Bug #89339 RBR slave index choosing logic is too simple
Submitted: 22 Jan 2018 4:04 Modified: 16 Mar 2018 4:59
Reporter: Fungo Wang (OCA) Email Updates:
Status: Verified Impact on me:
None 
Category:MySQL Server: Row Based Replication ( RBR ) Severity:S4 (Feature request)
Version:5.6.39,5.7.21 OS:Any
Assigned to: CPU Architecture:Any

[22 Jan 2018 4:04] Fungo Wang
Description:
When applying row event on slave, the logic for picking up index to use is too simple. As we can see in `log_event.cc:search_key_in_table()`, it is based on **rules**, not considered data distribution at all:

1. PK
2. UK without NULL
3. other keys(include UK with NULL)
4. table_scan

When rule 1 and 2 can not be used (such as there are NO PK or UK), slave can easily choose a bad index and cause too many table/index scans.

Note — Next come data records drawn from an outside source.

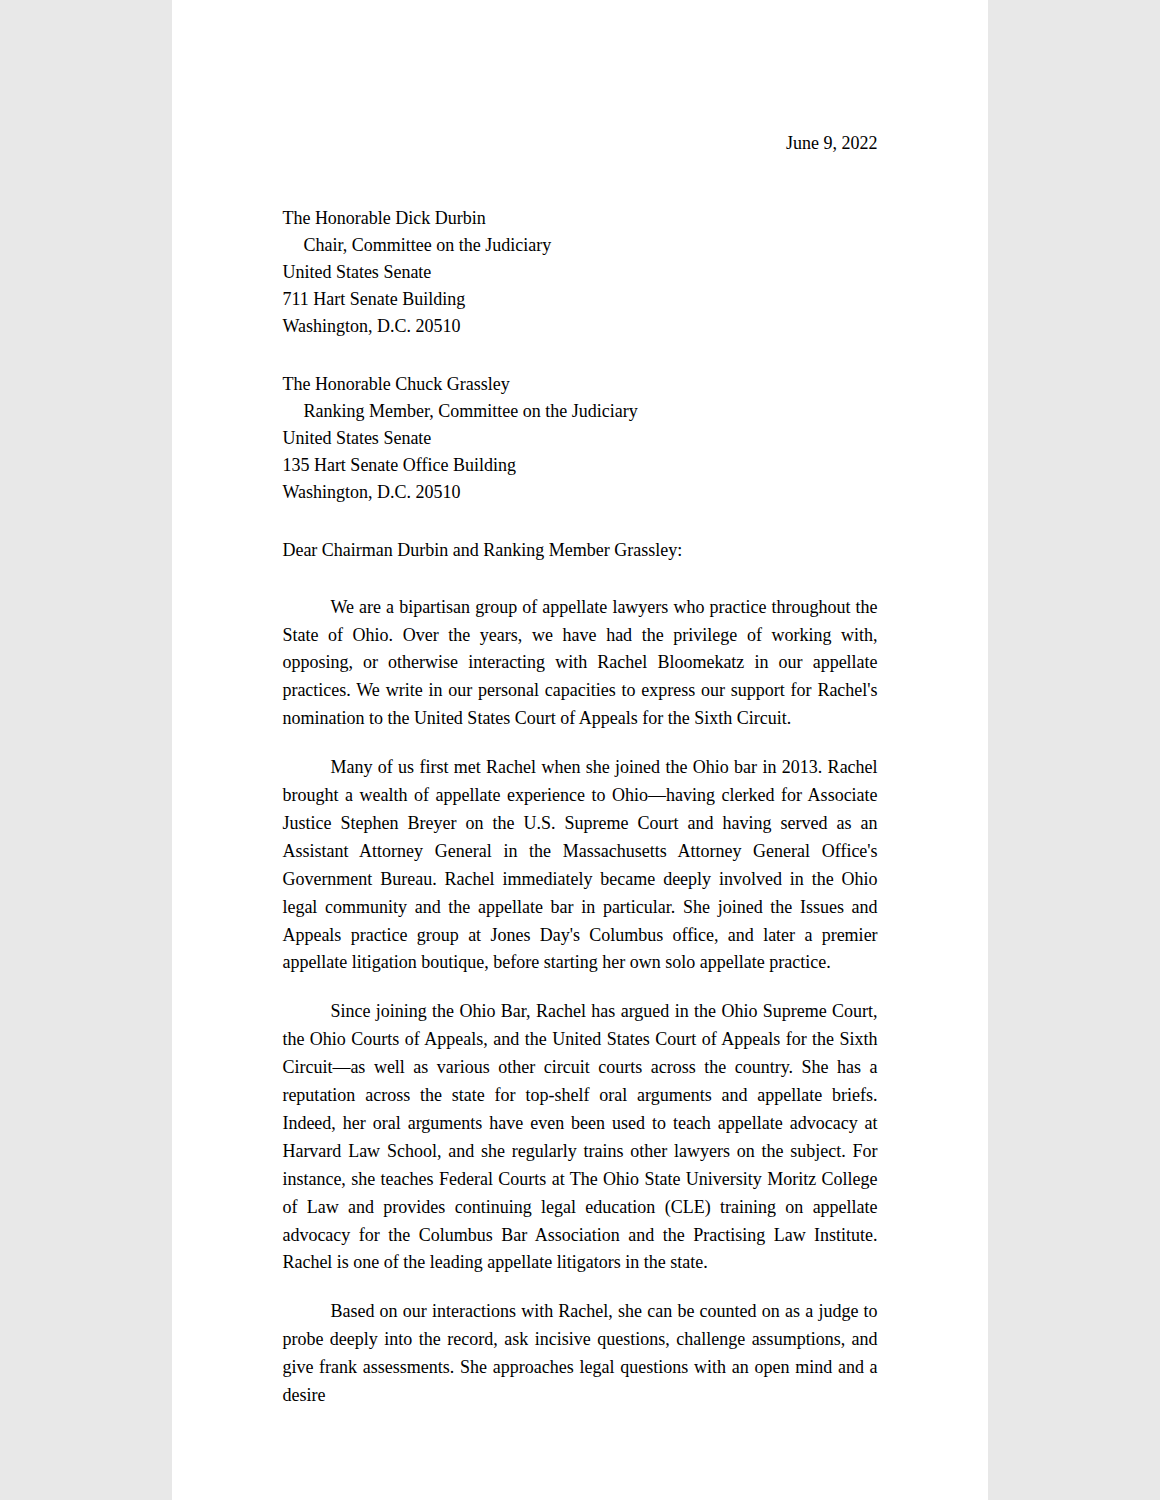June 9, 2022
The Honorable Dick Durbin
Chair, Committee on the Judiciary United States Senate
711 Hart Senate Building
Washington, D.C. 20510 The Honorable Chuck Grassley
Ranking Member, Committee on the Judiciary United States Senate
135 Hart Senate Office Building
Washington, D.C. 20510
Dear Chairman Durbin and Ranking Member Grassley:
We are a bipartisan group of appellate lawyers who practice throughout the State of Ohio. Over the years, we have had the privilege of working with, opposing, or otherwise interacting with Rachel Bloomekatz in our appellate practices. We write in our personal capacities to express our support for Rachel's nomination to the United States Court of Appeals for the Sixth Circuit.
Many of us first met Rachel when she joined the Ohio bar in 2013. Rachel brought a wealth of appellate experience to Ohio—having clerked for Associate Justice Stephen Breyer on the U.S. Supreme Court and having served as an Assistant Attorney General in the Massachusetts Attorney General Office's Government Bureau. Rachel immediately became deeply involved in the Ohio legal community and the appellate bar in particular. She joined the Issues and Appeals practice group at Jones Day's Columbus office, and later a premier appellate litigation boutique, before starting her own solo appellate practice.
Since joining the Ohio Bar, Rachel has argued in the Ohio Supreme Court, the Ohio Courts of Appeals, and the United States Court of Appeals for the Sixth Circuit—as well as various other circuit courts across the country. She has a reputation across the state for top-shelf oral arguments and appellate briefs. Indeed, her oral arguments have even been used to teach appellate advocacy at Harvard Law School, and she regularly trains other lawyers on the subject. For instance, she teaches Federal Courts at The Ohio State University Moritz College of Law and provides continuing legal education (CLE) training on appellate advocacy for the Columbus Bar Association and the Practising Law Institute. Rachel is one of the leading appellate litigators in the state.
Based on our interactions with Rachel, she can be counted on as a judge to probe deeply into the record, ask incisive questions, challenge assumptions, and give frank assessments. She approaches legal questions with an open mind and a desire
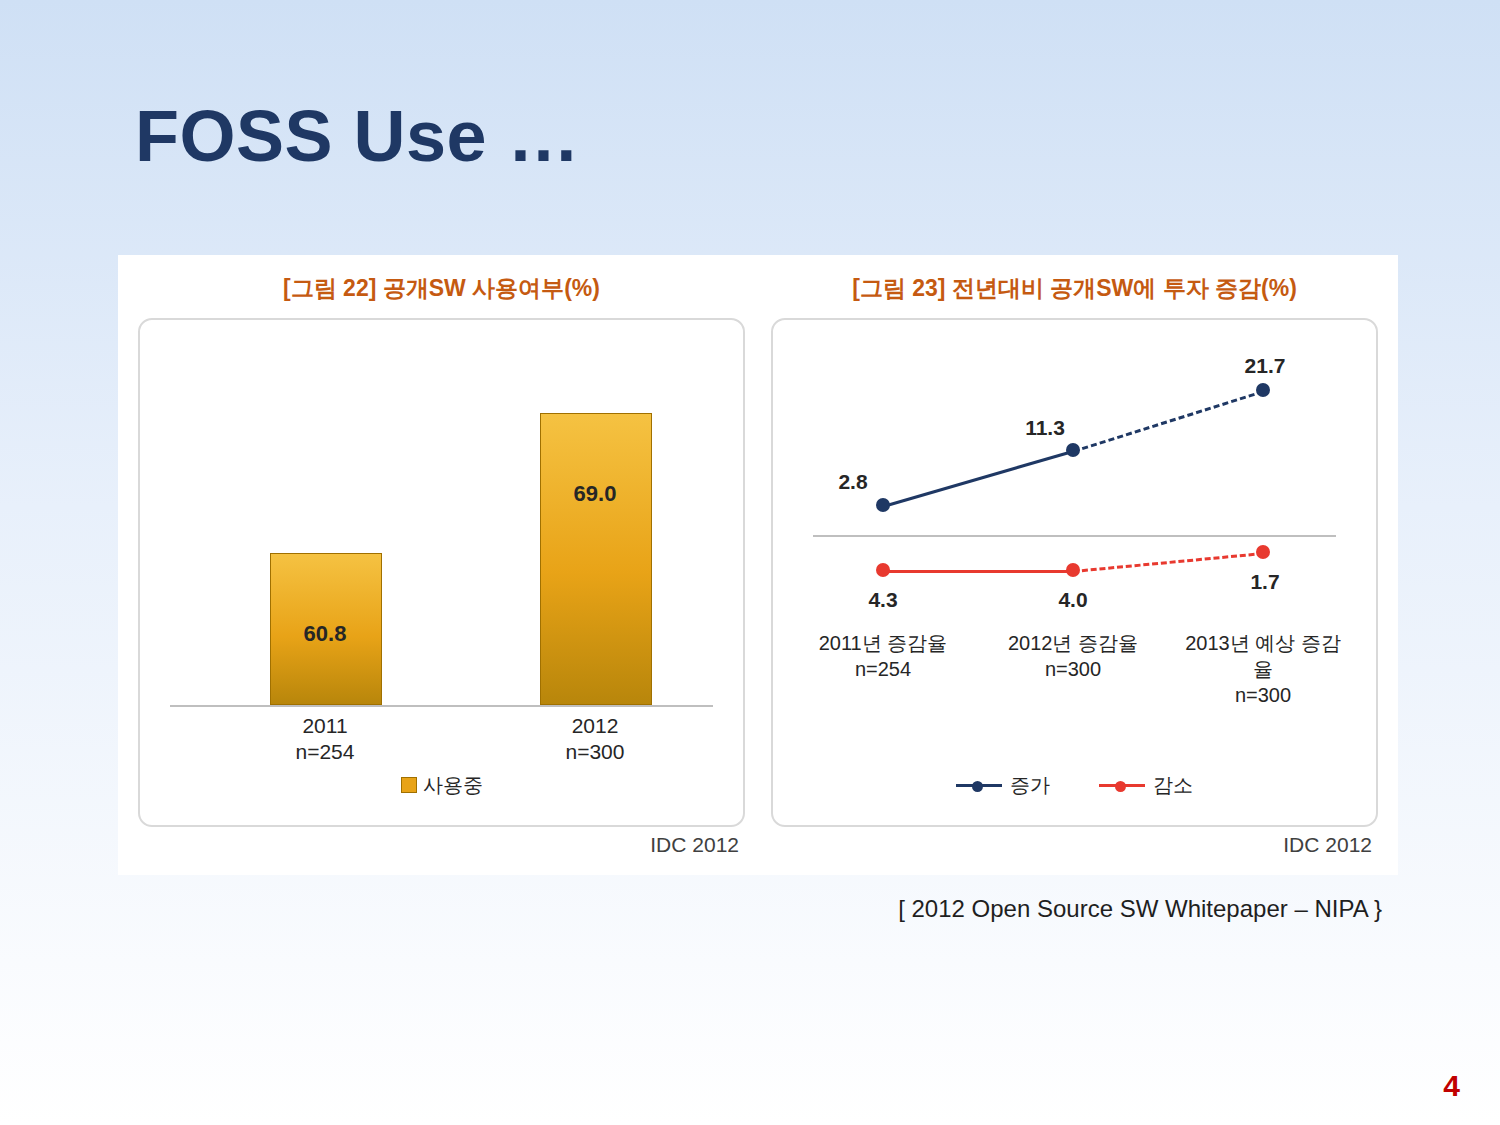FOSS Use …
[그림 22] 공개SW 사용여부(%)
60.8
69.0
2011
n=254
2012
n=300
사용중
IDC 2012
[그림 23] 전년대비 공개SW에 투자 증감(%)
2.8
11.3
21.7
4.3
4.0
1.7
2011년 증감율
n=254
2012년 증감율
n=300
2013년 예상 증감율
n=300
증가 감소
IDC 2012
[ 2012 Open Source SW Whitepaper – NIPA }
4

I can understand that it's asking too much to dive into optimizer for each row applying, but maybe we can leverage some basic index statistics and work as a simplified optimizer.

HASH_SCAN is good improvement for such issue, but under situation when bad index is picked up, it is more a workaround than a solution touching the root cause, i.e. choosing the best index.

How to repeat:
check the logic in `log_event.cc:search_key_in_table()`
[22 Jan 2018 8:33] Alexey Kopytov
Alternatively, let the user define the index use by replication, similar
to the REPLICA IDENTITY functionality in PostgreSQL?
[8 Mar 2018 9:55] Fungo Wang
About this issue, MariaDB use index cardinality info to choose a better index, detail at https://mariadb.com/kb/en/library/row-based-replication-with-no-primary-key/

And AliSQL give index with auto_increment high priority over other normal indexes:
https://github.com/alibaba/AliSQL/commit/9d1a800eea8df864ea28f1018d895cfd271a3142

Both try to pick a better selective index based on statistics, beyond the **rule**. 
I think MySQL could do more about this issue.
[16 Mar 2018 4:59] MySQL Verification Team
Hello Fungo Wang,

Thank you for the report and feature request!

Regards,
Umesh